This way you can send thumbor your original images by doing a simple post to its urls.

Enabling upload end-point

thumbor comes with the upload end-point disabled by default. In order to enable it, just set the ENABLE_ORIGINAL_PHOTO_UPLOAD configuration in your thumbor.conf file to True.

thumbor will then use the storage specified in the ORIGINAL_PHOTO_STORAGE configuration to save your originals. To create your own storage check the Creating my own Storage page.

If you want your thumbor service to allow image deletions, simply set the ALLOW_ORIGINAL_PHOTO_DELETION configuration to True.

By the reasons outlined in the first catch below and because putting images might result in attackers changing your original images (read more about the verbs at Posting, Putting and Deleting), thumbor won't allow putting by default. If you want to allow putting, just change the ALLOW_ORIGINAL_PHOTO_PUTTING configuration to True.

Uploading catches

The first catch is security. You most surely don't want people all over the web messing around with your upload end-point. If you do want it to be open, skip to the next catch.

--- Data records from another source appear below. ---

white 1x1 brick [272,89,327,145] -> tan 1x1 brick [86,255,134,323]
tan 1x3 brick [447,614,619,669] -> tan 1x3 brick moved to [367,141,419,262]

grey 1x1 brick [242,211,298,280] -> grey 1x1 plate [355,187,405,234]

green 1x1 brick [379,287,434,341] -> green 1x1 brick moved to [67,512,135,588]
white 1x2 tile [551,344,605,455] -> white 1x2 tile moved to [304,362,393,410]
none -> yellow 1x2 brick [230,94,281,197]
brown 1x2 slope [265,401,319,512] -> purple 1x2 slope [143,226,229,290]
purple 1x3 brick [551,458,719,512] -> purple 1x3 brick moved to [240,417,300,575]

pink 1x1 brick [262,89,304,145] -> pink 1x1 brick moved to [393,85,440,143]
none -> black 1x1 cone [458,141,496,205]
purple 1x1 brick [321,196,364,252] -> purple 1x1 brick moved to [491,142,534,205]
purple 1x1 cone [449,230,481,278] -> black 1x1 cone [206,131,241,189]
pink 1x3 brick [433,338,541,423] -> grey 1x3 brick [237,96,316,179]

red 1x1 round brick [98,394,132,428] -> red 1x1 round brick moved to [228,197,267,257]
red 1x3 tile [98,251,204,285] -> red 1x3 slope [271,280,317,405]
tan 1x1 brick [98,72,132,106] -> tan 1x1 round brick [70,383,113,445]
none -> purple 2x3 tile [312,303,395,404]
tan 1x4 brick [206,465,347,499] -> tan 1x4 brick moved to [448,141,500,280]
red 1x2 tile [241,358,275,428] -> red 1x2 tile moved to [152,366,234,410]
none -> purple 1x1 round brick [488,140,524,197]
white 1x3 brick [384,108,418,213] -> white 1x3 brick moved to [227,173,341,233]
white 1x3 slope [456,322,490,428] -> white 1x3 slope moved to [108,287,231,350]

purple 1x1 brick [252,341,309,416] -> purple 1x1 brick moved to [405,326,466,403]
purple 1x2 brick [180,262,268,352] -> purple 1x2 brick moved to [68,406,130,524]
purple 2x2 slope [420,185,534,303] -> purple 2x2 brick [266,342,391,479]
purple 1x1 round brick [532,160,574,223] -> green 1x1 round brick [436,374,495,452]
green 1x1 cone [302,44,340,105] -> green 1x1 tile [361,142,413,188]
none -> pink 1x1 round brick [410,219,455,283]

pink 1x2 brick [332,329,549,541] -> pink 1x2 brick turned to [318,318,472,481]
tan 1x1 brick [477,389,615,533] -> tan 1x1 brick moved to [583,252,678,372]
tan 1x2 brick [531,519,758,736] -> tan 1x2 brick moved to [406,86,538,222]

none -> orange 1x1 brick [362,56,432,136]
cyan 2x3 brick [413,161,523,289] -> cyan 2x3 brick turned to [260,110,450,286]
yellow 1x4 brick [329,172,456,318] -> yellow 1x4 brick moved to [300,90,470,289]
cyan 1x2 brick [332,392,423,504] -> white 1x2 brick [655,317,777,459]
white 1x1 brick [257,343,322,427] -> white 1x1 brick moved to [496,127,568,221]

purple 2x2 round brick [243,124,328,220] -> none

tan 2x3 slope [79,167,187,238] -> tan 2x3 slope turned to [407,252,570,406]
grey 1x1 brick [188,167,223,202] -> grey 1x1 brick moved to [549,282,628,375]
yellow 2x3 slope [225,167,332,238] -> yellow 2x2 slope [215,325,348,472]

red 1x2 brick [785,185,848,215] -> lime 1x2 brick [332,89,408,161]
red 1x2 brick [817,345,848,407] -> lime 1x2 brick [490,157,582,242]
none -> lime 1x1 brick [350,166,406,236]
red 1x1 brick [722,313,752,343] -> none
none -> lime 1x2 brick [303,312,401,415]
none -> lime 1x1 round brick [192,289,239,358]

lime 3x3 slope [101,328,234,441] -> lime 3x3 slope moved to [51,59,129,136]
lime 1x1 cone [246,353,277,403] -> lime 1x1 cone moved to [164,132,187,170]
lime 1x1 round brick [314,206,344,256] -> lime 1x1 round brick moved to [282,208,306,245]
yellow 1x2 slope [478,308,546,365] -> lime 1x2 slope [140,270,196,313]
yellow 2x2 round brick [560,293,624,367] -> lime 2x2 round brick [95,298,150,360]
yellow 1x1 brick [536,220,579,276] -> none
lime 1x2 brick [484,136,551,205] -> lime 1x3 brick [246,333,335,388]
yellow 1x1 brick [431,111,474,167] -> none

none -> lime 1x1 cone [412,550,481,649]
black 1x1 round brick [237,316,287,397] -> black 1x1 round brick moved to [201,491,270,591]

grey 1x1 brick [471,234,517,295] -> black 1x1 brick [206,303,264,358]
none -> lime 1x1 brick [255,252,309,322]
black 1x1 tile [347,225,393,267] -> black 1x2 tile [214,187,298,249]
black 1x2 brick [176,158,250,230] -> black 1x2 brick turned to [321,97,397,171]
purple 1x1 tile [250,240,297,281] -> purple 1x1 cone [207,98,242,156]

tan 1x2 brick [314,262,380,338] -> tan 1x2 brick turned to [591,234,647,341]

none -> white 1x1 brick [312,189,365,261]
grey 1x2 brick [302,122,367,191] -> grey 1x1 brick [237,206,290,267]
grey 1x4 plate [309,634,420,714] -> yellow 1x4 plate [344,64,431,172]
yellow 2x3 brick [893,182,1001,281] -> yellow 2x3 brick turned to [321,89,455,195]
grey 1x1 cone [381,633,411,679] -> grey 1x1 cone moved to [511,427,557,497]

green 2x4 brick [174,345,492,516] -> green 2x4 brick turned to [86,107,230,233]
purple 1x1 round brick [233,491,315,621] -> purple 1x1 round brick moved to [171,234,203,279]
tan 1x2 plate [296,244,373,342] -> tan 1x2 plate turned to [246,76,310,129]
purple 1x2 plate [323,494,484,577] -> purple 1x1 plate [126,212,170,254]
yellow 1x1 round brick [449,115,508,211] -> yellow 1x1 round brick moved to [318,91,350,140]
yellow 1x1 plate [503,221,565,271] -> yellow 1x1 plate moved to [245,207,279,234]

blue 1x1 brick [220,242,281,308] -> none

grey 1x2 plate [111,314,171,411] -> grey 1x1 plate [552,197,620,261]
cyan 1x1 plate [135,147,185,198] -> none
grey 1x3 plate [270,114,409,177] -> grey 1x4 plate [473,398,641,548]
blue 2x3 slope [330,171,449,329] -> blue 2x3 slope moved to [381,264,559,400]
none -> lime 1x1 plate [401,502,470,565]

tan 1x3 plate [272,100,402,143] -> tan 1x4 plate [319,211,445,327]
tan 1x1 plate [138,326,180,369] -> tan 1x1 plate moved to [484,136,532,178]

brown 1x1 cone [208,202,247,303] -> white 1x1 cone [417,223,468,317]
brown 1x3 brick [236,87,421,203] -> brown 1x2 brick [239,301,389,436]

In order to ensure that thumbor remains secure, you must do something like only allowing the /upload route in your nginx or apache webserver for the local network, or something like that. Just be advised that the /upload route is NOT safe to expose to the web (specially if you allow PUTting to it).

The second catch relates to how thumbor stores loaded files. When an image request arrives, thumbor calls on the specified storage to find out if it needs to load it from a remote source (possibly Http which is really slow).

If it does not have it stored already it will load it from the remote source and then call on the specified storage to store it. The next time around, thumbor will already have the original, thus eliminating one round-trip to a remote source.

The problem here is that if you are using the upload end-point you possibly have the images in the local network and thus don't need to store them AGAIN. If that's your scenario, just use a mixed storage and set the MIXED_STORAGE_FILE_STORAGE to thumbor's null storage (thumbor.storage.no_storage).

On the other hand, if you are storing your originals in a cloud service like Amazon's S3, then it might be really good for thumbor if you use local storage (filesytem, redis, mongo or anything you can come up with) to improve the speed of the most recent images. If you come up with a cool storage, please feel free to contribute back.

The third and minor catch is about the verbs. You can read more about it in Posting, Putting and Deleting. It's important to understand each verb way of working.

What if I want to save additional information?

If you need to save additional metadata (author, title, etc.) you need to store that information elsewhere. thumbor will only store image binaries.